1 2 3 4 5 6 7 8 9 10 11 12 13 14 15 16 17 18 19 20 21 22 23 24 25 26 27 28 29 30 31 32 33 34 35 36 37 38 39 40 41 42 43 44 45 46 47 48 49 50 51 52 53 54 55 56 57 58 59 60 61 62 63 64 65 66 67 68 69 70 71 72 73 74 75 76 77 78 79 80 81 82 83 84 85
– Надо говорить не «сэр», а «милорд», когда имеешь честь беседовать с его светлостью, – поправил его второй джентльмен. – Если вы, молодой человек, с первого взгляда не узнали лорда Джорджа Гордона, так пора хоть сейчас узнать его.
– Ну, ну, Гашфорд, – промолвил лорд Джордж в то время, как Барнеби, сорвав с головы шляпу, отвешивал ему низкий поклон. – Стоит ли говорить о таких пустяках сегодня, в великий день, который все англичане будут вспоминать с восторгом и гордостью. Надень шляпу, друг, и ступай следом за нами, потому что ты опаздываешь. Уже одиннадцатый час. Разве тебе неизвестно, что сбор назначен к десяти?
Барнеби отрицательно замотал головой, переводя блуждающий взгляд с одного на другого.
– А следовало бы знать это, – заметил Гашфорд. – Ведь было ясно сказано, что в десять. Как же это вы не знаете?
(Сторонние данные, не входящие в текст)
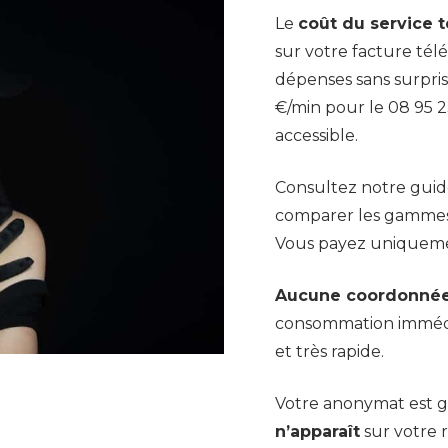
Le
coût du service t
sur votre facture tél
dépenses sans surprise
€/min pour le 08 95 23
accessible.
Consultez notre guid
comparer les gamme
Vous payez uniquem
Aucune coordonnée 
consommation immédi
et très rapide.
Votre anonymat est g
n’apparaît
sur votre 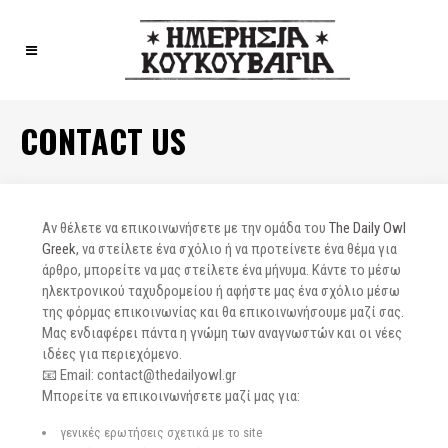
CONTACT US
Αν θέλετε να επικοινωνήσετε με την ομάδα του
The Daily Owl
Greek
, να στείλετε ένα σχόλιο ή να προτείνετε ένα θέμα για
άρθρο, μπορείτε να μας στείλετε ένα μήνυμα. Κάντε το μέσω
ηλεκτρονικού ταχυδρομείου ή αφήστε μας ένα σχόλιο μέσω
της φόρμας επικοινωνίας και θα επικοινωνήσουμε μαζί σας.
Μας ενδιαφέρει πάντα η γνώμη των αναγνωστών και οι νέες
ιδέες για περιεχόμενο.
📧 Email: contact@thedailyowl.gr
Μπορείτε να επικοινωνήσετε μαζί μας για:
γενικές ερωτήσεις σχετικά με το site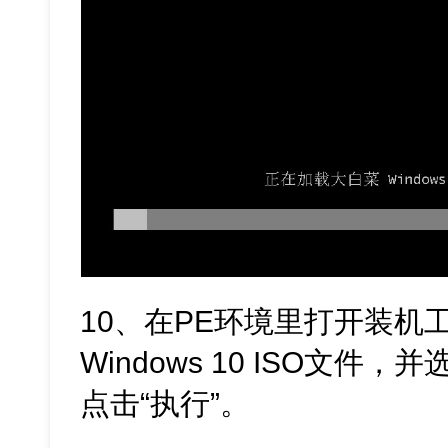
10、在PE环境里打开装机
Windows 10 ISO文件
点击“执行”。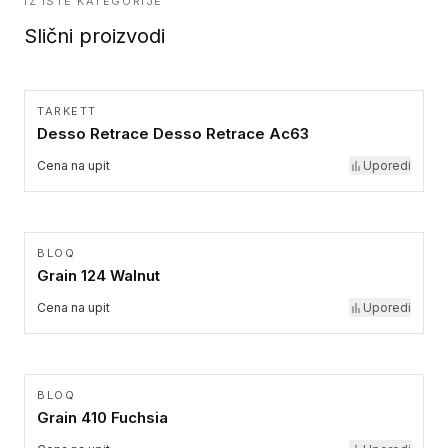
IZ ISTE KATEGORIJE
Slični proizvodi
TARKETT
Desso Retrace Desso Retrace Ac63
Cena na upit
Uporedi
BLOQ
Grain 124 Walnut
Cena na upit
Uporedi
BLOQ
Grain 410 Fuchsia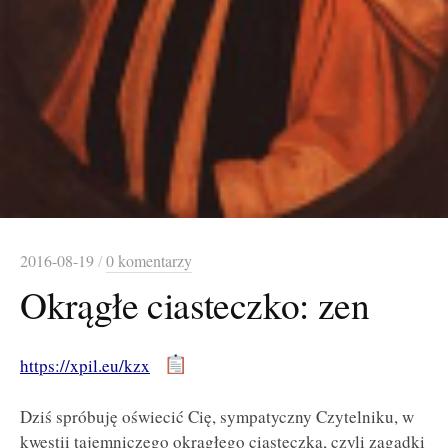
2016-08-19
/
0 komentarzy
Okrągłe ciasteczko: zen
https://xpil.eu/kzx
Dziś spróbuję oświecić Cię, sympatyczny Czytelniku, w
kwestii tajemniczego okrągłego ciasteczka, czyli zagadki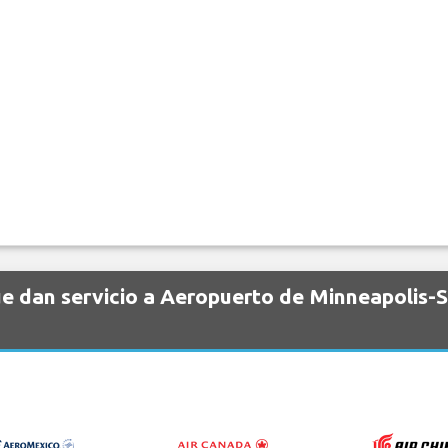
 dan servicio a Aeropuerto de Minneapolis-Sa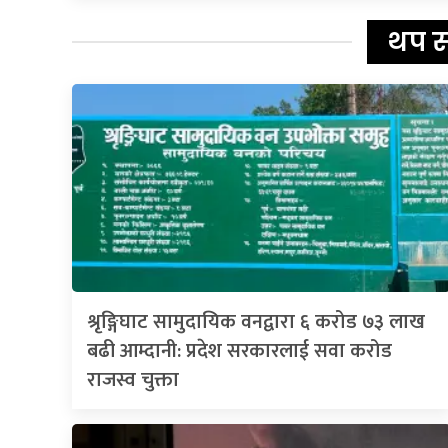
थप 
श्रृङ्गिघाट सामुदायिक वनद्वारा ६ करोड ७३ लाख
बढी आम्दानी: प्रदेश सरकारलाई सवा करोड
राजस्व चुक्ता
– Он ничего не знает, сэр, – вмешалась миссис Радж, – бесполезно и спрашивать его. Мы только сегодня утром приехали сюда издалека.
– Наше дело пустило, видно, глубокие корни и распространилось широко, – сказал лорд Джордж своему секретарю. – Возблагодарим бога за эту радостную весть!
– Аминь, – подхватил Гашфорд с торжественной серьезностью.
– Вы не так меня поняли, милорд, – сказала вдова. – Простите, но вы жестоко ошибаетесь. Мы ничего не знаем обо всех здешних делах. И не желаем и не имеем права участвовать в том, что вы затеяли. Мой бедный сын – слабоумный. Он мне дороже жизни. Ради всего святого, милорд, идите своей дорогой без него, не вовлекайте его в опасное дело.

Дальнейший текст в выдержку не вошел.